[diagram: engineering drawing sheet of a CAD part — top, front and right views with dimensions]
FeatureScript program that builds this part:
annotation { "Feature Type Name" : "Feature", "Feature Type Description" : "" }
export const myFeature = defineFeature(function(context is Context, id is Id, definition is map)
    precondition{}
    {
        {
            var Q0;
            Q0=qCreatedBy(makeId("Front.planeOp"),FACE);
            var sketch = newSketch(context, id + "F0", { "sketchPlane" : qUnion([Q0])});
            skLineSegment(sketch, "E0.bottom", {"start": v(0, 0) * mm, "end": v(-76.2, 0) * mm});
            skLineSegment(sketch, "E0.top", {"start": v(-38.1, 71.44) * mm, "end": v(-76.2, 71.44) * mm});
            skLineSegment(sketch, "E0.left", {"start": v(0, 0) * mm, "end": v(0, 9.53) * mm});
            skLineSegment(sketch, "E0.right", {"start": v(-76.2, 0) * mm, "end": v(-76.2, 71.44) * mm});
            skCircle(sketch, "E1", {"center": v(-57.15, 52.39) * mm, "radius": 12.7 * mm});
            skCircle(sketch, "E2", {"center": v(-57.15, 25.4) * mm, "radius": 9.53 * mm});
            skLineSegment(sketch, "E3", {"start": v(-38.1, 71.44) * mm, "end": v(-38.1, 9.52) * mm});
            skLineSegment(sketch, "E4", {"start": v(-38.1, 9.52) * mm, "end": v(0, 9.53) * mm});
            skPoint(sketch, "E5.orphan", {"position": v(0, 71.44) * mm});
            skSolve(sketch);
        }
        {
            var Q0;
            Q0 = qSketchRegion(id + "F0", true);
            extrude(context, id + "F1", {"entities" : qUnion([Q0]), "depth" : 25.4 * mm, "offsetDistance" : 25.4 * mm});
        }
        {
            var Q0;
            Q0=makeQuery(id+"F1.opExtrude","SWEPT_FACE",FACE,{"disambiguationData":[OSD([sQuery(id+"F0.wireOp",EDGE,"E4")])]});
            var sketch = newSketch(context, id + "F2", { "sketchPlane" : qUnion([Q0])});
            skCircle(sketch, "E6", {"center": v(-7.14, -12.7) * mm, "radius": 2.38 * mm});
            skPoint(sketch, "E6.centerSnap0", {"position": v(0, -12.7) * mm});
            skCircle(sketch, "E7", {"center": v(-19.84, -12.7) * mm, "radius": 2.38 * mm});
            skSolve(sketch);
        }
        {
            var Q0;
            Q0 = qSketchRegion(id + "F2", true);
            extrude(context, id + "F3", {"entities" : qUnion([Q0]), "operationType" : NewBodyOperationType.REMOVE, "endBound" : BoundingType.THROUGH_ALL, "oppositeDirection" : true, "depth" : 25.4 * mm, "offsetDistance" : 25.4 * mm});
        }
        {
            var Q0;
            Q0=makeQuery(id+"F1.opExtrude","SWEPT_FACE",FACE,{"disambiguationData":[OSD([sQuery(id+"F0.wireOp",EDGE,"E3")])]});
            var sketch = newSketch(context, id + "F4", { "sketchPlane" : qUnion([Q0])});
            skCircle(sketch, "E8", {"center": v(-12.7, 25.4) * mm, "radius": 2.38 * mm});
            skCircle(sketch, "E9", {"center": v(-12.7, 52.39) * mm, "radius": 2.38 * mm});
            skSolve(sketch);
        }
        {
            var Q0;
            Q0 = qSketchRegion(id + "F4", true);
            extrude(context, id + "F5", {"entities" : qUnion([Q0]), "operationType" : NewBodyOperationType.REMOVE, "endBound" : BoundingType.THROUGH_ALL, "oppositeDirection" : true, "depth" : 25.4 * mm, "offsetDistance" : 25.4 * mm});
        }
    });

■ Instructions for the task ■
Transcribe every line of the records above word for word, with no changes.

■ Problem solution ■
[diagram: engineering drawing sheet of a CAD part — top, front and right views with dimensions]
FeatureScript program that builds this part:
annotation { "Feature Type Name" : "Feature", "Feature Type Description" : "" }
export const myFeature = defineFeature(function(context is Context, id is Id, definition is map)
    precondition{}
    {
        {
            var Q0;
            Q0=qCreatedBy(makeId("Front.planeOp"),FACE);
            var sketch = newSketch(context, id + "F0", { "sketchPlane" : qUnion([Q0])});
            skLineSegment(sketch, "E0.bottom", {"start": v(0, 0) * mm, "end": v(-76.2, 0) * mm});
            skLineSegment(sketch, "E0.top", {"start": v(-38.1, 71.44) * mm, "end": v(-76.2, 71.44) * mm});
            skLineSegment(sketch, "E0.left", {"start": v(0, 0) * mm, "end": v(0, 9.53) * mm});
            skLineSegment(sketch, "E0.right", {"start": v(-76.2, 0) * mm, "end": v(-76.2, 71.44) * mm});
            skCircle(sketch, "E1", {"center": v(-57.15, 52.39) * mm, "radius": 12.7 * mm});
            skCircle(sketch, "E2", {"center": v(-57.15, 25.4) * mm, "radius": 9.53 * mm});
            skLineSegment(sketch, "E3", {"start": v(-38.1, 71.44) * mm, "end": v(-38.1, 9.52) * mm});
            skLineSegment(sketch, "E4", {"start": v(-38.1, 9.52) * mm, "end": v(0, 9.53) * mm});
            skPoint(sketch, "E5.orphan", {"position": v(0, 71.44) * mm});
            skSolve(sketch);
        }
        {
            var Q0;
            Q0 = qSketchRegion(id + "F0", true);
            extrude(context, id + "F1", {"entities" : qUnion([Q0]), "depth" : 25.4 * mm, "offsetDistance" : 25.4 * mm});
        }
        {
            var Q0;
            Q0=makeQuery(id+"F1.opExtrude","SWEPT_FACE",FACE,{"disambiguationData":[OSD([sQuery(id+"F0.wireOp",EDGE,"E4")])]});
            var sketch = newSketch(context, id + "F2", { "sketchPlane" : qUnion([Q0])});
            skCircle(sketch, "E6", {"center": v(-7.14, -12.7) * mm, "radius": 2.38 * mm});
            skPoint(sketch, "E6.centerSnap0", {"position": v(0, -12.7) * mm});
            skCircle(sketch, "E7", {"center": v(-19.84, -12.7) * mm, "radius": 2.38 * mm});
            skSolve(sketch);
        }
        {
            var Q0;
            Q0 = qSketchRegion(id + "F2", true);
            extrude(context, id + "F3", {"entities" : qUnion([Q0]), "operationType" : NewBodyOperationType.REMOVE, "endBound" : BoundingType.THROUGH_ALL, "oppositeDirection" : true, "depth" : 25.4 * mm, "offsetDistance" : 25.4 * mm});
        }
        {
            var Q0;
            Q0=makeQuery(id+"F1.opExtrude","SWEPT_FACE",FACE,{"disambiguationData":[OSD([sQuery(id+"F0.wireOp",EDGE,"E3")])]});
            var sketch = newSketch(context, id + "F4", { "sketchPlane" : qUnion([Q0])});
            skCircle(sketch, "E8", {"center": v(-12.7, 25.4) * mm, "radius": 2.38 * mm});
            skCircle(sketch, "E9", {"center": v(-12.7, 52.39) * mm, "radius": 2.38 * mm});
            skSolve(sketch);
        }
        {
            var Q0;
            Q0 = qSketchRegion(id + "F4", true);
            extrude(context, id + "F5", {"entities" : qUnion([Q0]), "operationType" : NewBodyOperationType.REMOVE, "endBound" : BoundingType.THROUGH_ALL, "oppositeDirection" : true, "depth" : 25.4 * mm, "offsetDistance" : 25.4 * mm});
        }
    });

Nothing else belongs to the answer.